Juste pour que vous sachiez mon expérience, mon mari est ici depuis 6 mois et ça va bien, même si l'adaptation a été assez difficile, ça va mieux maintenant mais c'est encore du travail, beaucoup de travail! On est amoureux et j'ai été très chanceuse, il est sincère et il m'a épousée par amour et non pour le visa. Je n’ai pas suivi moi-même tous les conseils que je donne ci-dessus et j’ai été très chanceuse!!! Mais avant qu'il arrive je n'étais pas certaine qu'il était sincère, je le croyais mais j'étais très consciente qu'il y avait un risque et même dans les débuts quand il est arrivé j'étais un peu inquiète... Et pourtant, je n'avais aucun des facteurs de risques. Et je n'ai jamais, jamais eu de "drapeaux rouges", tout a toujours été très clair et facile, il n'y a jamais eu d'histoires compliquées ou de cachoteries... Et malgré tout cela j'étais inquiète quand même car j'ai vu plusieurs histoires de filles qui se sont fait avoir et qui elles non plus n'avaient aucun signe!

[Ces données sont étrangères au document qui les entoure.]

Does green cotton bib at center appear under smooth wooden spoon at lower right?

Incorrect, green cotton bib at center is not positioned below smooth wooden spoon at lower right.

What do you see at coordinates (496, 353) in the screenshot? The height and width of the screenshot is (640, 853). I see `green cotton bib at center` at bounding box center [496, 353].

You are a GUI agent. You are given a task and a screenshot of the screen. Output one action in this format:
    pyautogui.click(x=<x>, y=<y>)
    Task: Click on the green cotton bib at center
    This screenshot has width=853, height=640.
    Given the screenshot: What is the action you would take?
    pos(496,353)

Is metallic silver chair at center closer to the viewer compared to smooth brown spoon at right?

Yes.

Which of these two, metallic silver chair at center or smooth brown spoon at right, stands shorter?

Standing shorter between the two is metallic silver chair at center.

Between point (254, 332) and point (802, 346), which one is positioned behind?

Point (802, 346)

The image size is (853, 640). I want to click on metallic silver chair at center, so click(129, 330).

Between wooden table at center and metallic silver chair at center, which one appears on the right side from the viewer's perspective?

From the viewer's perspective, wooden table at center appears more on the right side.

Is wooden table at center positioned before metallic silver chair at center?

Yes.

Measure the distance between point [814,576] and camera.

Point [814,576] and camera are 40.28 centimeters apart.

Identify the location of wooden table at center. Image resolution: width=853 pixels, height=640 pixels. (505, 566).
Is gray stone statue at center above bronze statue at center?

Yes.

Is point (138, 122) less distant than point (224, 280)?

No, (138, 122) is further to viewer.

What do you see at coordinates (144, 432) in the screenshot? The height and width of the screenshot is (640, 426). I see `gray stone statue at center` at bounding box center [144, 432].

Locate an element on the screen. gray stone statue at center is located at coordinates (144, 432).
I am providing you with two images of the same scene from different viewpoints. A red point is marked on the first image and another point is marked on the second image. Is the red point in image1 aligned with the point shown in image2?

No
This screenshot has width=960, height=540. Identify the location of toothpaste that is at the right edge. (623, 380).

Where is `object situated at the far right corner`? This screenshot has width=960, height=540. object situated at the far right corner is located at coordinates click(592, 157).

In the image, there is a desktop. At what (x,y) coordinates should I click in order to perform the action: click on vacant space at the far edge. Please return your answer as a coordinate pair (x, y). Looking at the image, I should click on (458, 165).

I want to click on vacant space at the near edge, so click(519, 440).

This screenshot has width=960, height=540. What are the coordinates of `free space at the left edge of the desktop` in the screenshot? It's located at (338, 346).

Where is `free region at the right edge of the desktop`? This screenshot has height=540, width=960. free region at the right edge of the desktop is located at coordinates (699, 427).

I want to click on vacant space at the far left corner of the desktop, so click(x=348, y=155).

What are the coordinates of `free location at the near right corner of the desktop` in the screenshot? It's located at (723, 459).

Oui il y en a des belles histoires, j’en vis une (du moins jusqu’à maintenant!) et j’en connais plusieurs autres. Mais toutes les personnes que je connais personnellement et qui ont des relations qui marchent, vous diraient à peu près la même chose que moi, du moins je le crois.
AMEN!!!
Je rajouterais juste une chose: Ne faites par expres pour développer une relation avec un Cubain, ou n'importe qui vivant à l'étranger et ayant une culture différente... La relation à distance, le processus d'immigration, l'attente, les doutes, la peur, puis l'adaptation, la réalisation des différences culturelles, l'apprentissage de la vie à deux quand on vient de deux milieux complètement différents, la dépendance de son conjoint quand il arrive, et même des mois et des mois plus tard...
À moins de vous dire que vous ne pouvez pas vivre sans le revoir... SAUVEZ-VOUS!!!😏 J'adore mon mari, il est ici depuis 8 mois et on s'aime, mais c'est difficile, parfois un peu, parfois beaucoup, et même si je ne l'échangerais pas pour un autre, je me dis que je devais être vraiment masochiste pour me mettre dans cette situation... Dites-vous bien qu'une fois rendu ici, le/la Cubain/e n'est pas plus exotique, romantique ou renversant que la majorité des Québécois. C'est juste une personne comme une autre, avec ses défauts et ses qualités.